About this exercise: Please return all lines from the records below that include the string "directly".
####################
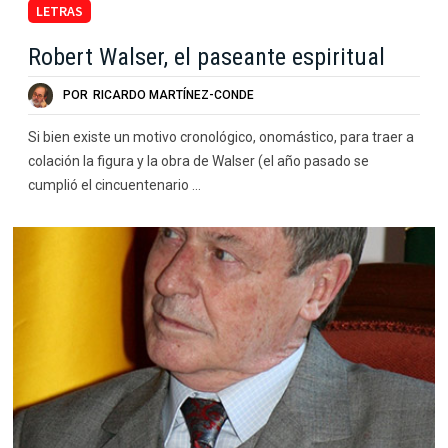
LETRAS
Robert Walser, el paseante espiritual
POR
RICARDO MARTÍNEZ-CONDE
Si bien existe un motivo cronológico, onomástico, para traer a
colación la figura y la obra de Walser (el año pasado se
cumplió el cincuentenario …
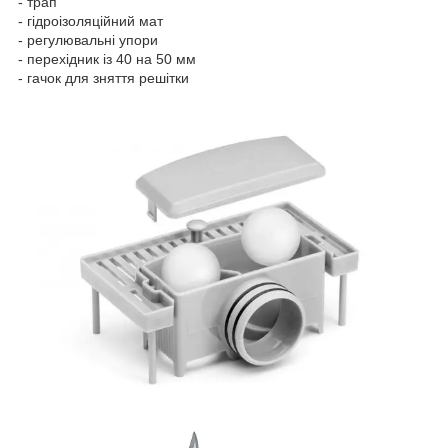
- трап
- гідроізоляційний мат
- регулювальні упори
- перехідник із 40 на 50 мм
- гачок для зняття решітки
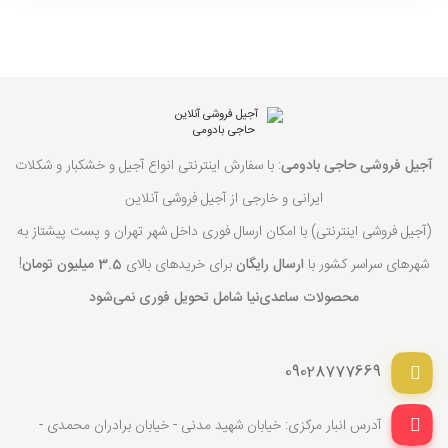
آجیل فروشی حاجی بادومی
: با سفارش اینترنتی انواع آجیل و خشکبار و شکلات
ایرانی و خارجی از آجیل فروشی آنلاین
(آجیل فروشی اینترنتی) با امکان ارسال فوری داخل شهر تهران و پست پیشتاز به
شهرهای سراسر کشور با
ارسال رایگان
برای خریدهای بالای
3.5 میلیون تومان
!
محصولات ساعدی‌نیا شامل تحویل فوری نمی‌شود
09028777669
آدرس انبار مرکزی: خیابان شهید مدنی - خیابان برادران محمدی -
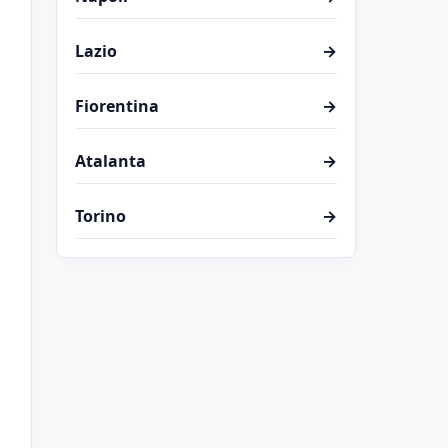
Lazio
→
Fiorentina
→
Atalanta
→
Torino
→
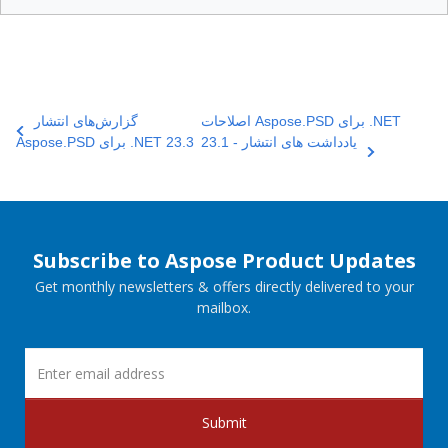
اصلاحات Aspose.PSD برای .NET
گزارش‌های انتشار
23.1 - یادداشت های انتشار
Aspose.PSD برای .NET 23.3
Subscribe to Aspose Product Updates
Get monthly newsletters & offers directly delivered to your
mailbox.
Submit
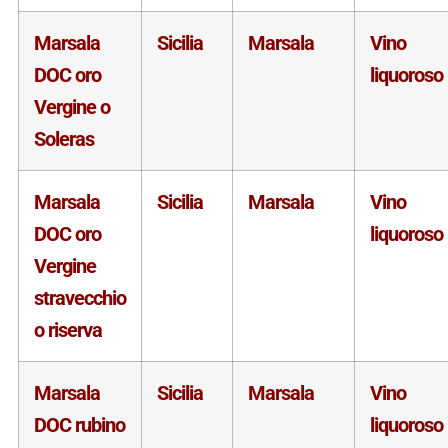
Marsala
Sicilia
Marsala
Vino
DOC oro
liquoroso
Vergine o
Soleras
Marsala
Sicilia
Marsala
Vino
DOC oro
liquoroso
Vergine
stravecchio
o riserva
Marsala
Sicilia
Marsala
Vino
DOC rubino
liquoroso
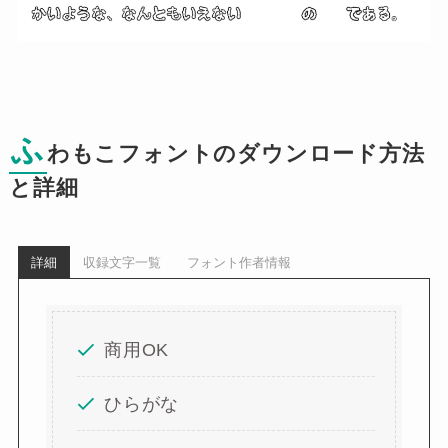
ふ
わもこフォントのダウンロード方法
と詳細
詳細
収録文字一覧
フォント作者情報
商用OK
ひらがな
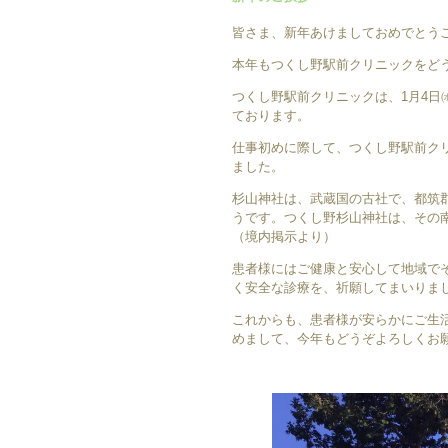
皆さま、新年あけましておめでとう
本年もつくし野駅前クリニックをど
つくし野駅前クリニックは、1月4
ております。
仕事初めに際して、つくし野駅前ク
ました。
杉山神社は、武蔵国の古社で、都筑
うです。つくし野杉山神社は、その
（境内掲示より）
患者様にはご健康と安心して地域で
く安全な診療を、祈願してまいりま
これからも、患者様が安らかにご生
めまして、今年もどうぞよろしくお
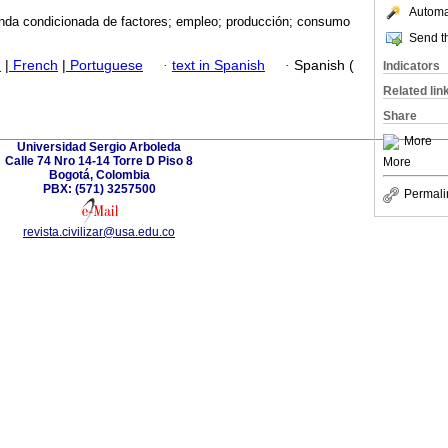
Automat
da condicionada de factores; empleo; producción; consumo
Send th
h
|
French
|
Portuguese
·
text in Spanish
·
Spanish (
Indicators
Related lin
Share
More
Universidad Sergio Arboleda
Calle 74 Nro 14-14 Torre D Piso 8
More
Bogotá, Colombia
PBX: (571) 3257500
Permali
revista.civilizar@usa.edu.co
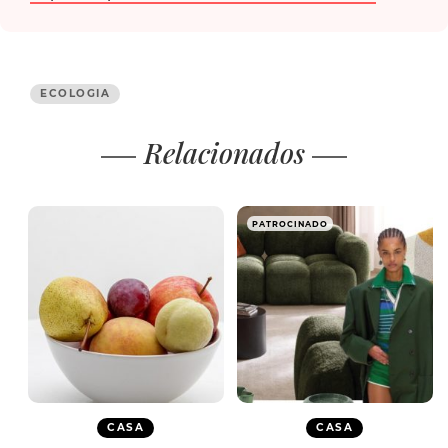
ECOLOGIA
Relacionados
PATROCINADO
CASA
CASA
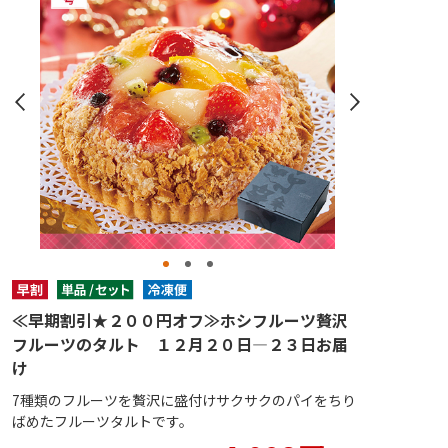
≪早期割引★２００円オフ≫ホシフルーツ贅沢
フルーツのタルト １２月２０日―２３日お届
け
7種類のフルーツを贅沢に盛付けサクサクのパイをちり
ばめたフルーツタルトです。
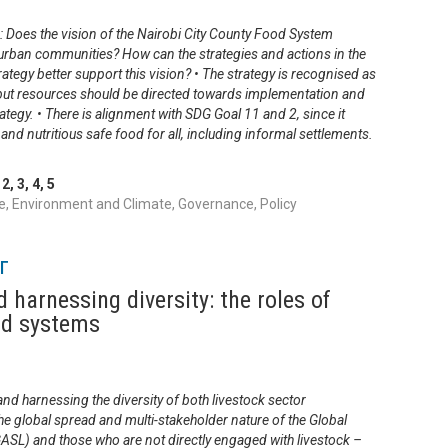
Does the vision of the Nairobi City County Food System
r urban communities? How can the strategies and actions in the
tegy better support this vision? • The strategy is recognised as
on but resources should be directed towards implementation and
ategy. • There is alignment with SDG Goal 11 and 2, since it
y and nutritious safe food for all, including informal settlements.
,
2
,
3
,
4
,
5
, Environment and Climate, Governance, Policy
г
harnessing diversity: the roles of
ood systems
d harnessing the diversity of both livestock sector
he global spread and multi-stakeholder nature of the Global
ASL) and those who are not directly engaged with livestock –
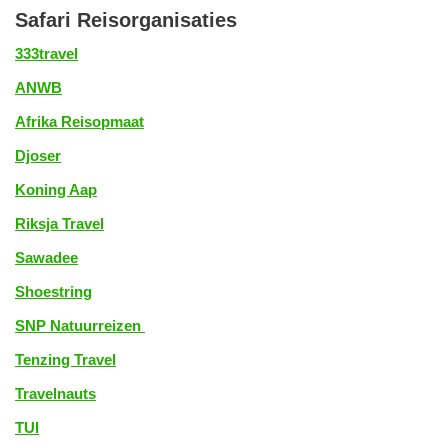
Safari Reisorganisaties
333travel
ANWB
Afrika Reisopmaat
Djoser
Koning Aap
Riksja Travel
Sawadee
Shoestring
SNP Natuurreizen
Tenzing Travel
Travelnauts
TUI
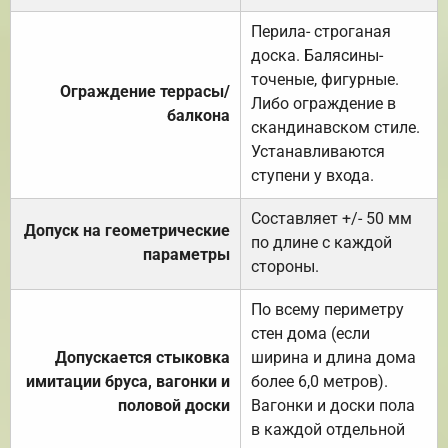
Перила- строганая
доска. Балясины-
точеные, фигурные.
Ограждение террасы/
Либо ограждение в
балкона
скандинавском стиле.
Устанавливаются
ступени у входа.
Составляет +/- 50 мм
Допуск на геометрические
по длине с каждой
параметры
стороны.
По всему периметру
стен дома (если
Допускается стыковка
ширина и длина дома
имитации бруса, вагонки и
более 6,0 метров).
половой доски
Вагонки и доски пола
в каждой отдельной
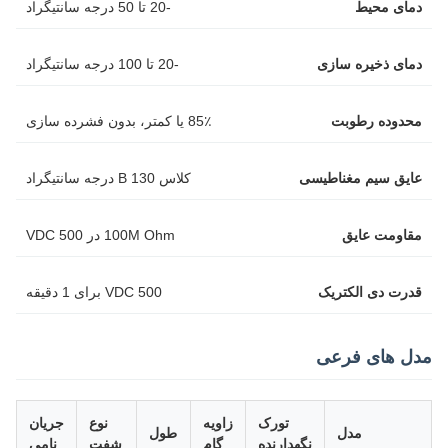
دمای محیط
-20 تا 50 درجه سانتیگراد
دمای ذخیره سازی
-20 تا 100 درجه سانتیگراد
محدوده رطوبت
85٪ یا کمتر، بدون فشرده سازی
عایق سیم مغناطیسی
کلاس B 130 درجه سانتیگراد
مقاومت عایق
100M Ohm در 500 VDC
قدرت دی الکتریک
500 VDC برای 1 دقیقه
مدل های فرعی
تورک
زاویه
نوع
جریان
مدل
طول
نگهدارنده
گام
شفت
نامی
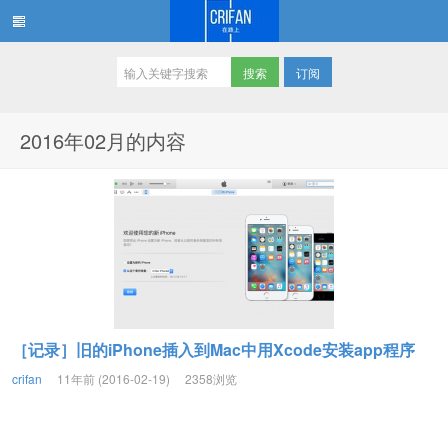
订阅
在路上
2016年02月的内容
［记录］旧的iPhone插入到Mac中用Xcode安装app程序
crifan
11年前 (2016-02-19)
2358浏览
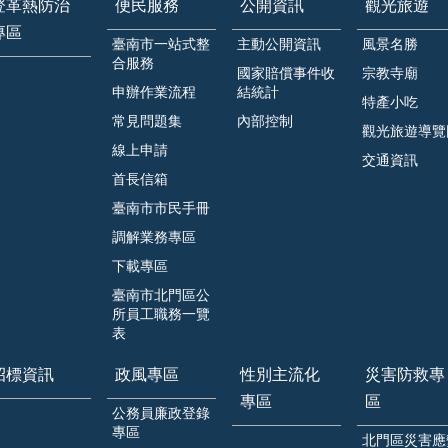
登革熱防治
便民服務
公開資訊
觀光旅遊
專區
臺南市一站式整
主動公開資訊
風景名勝
合服務
國家賠償事件收
宗教寺廟
申辦作業流程
結統計
特產小吃
常見問題集
內部控制
觀光旅遊導覽
線上申請
交通資訊
首長信箱
臺南市市民手冊
調解業務專區
下載專區
臺南市北門區公
所員工職務一覽
表
招標資訊
政風專區
性別主流化
災害防救專
專區
區
公務員廉政登錄
專區
北門區災害應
####################
Output of the task:
Get monthly newsletters & offers directly delivered to your
ASL) and those who are not directly engaged with livestock –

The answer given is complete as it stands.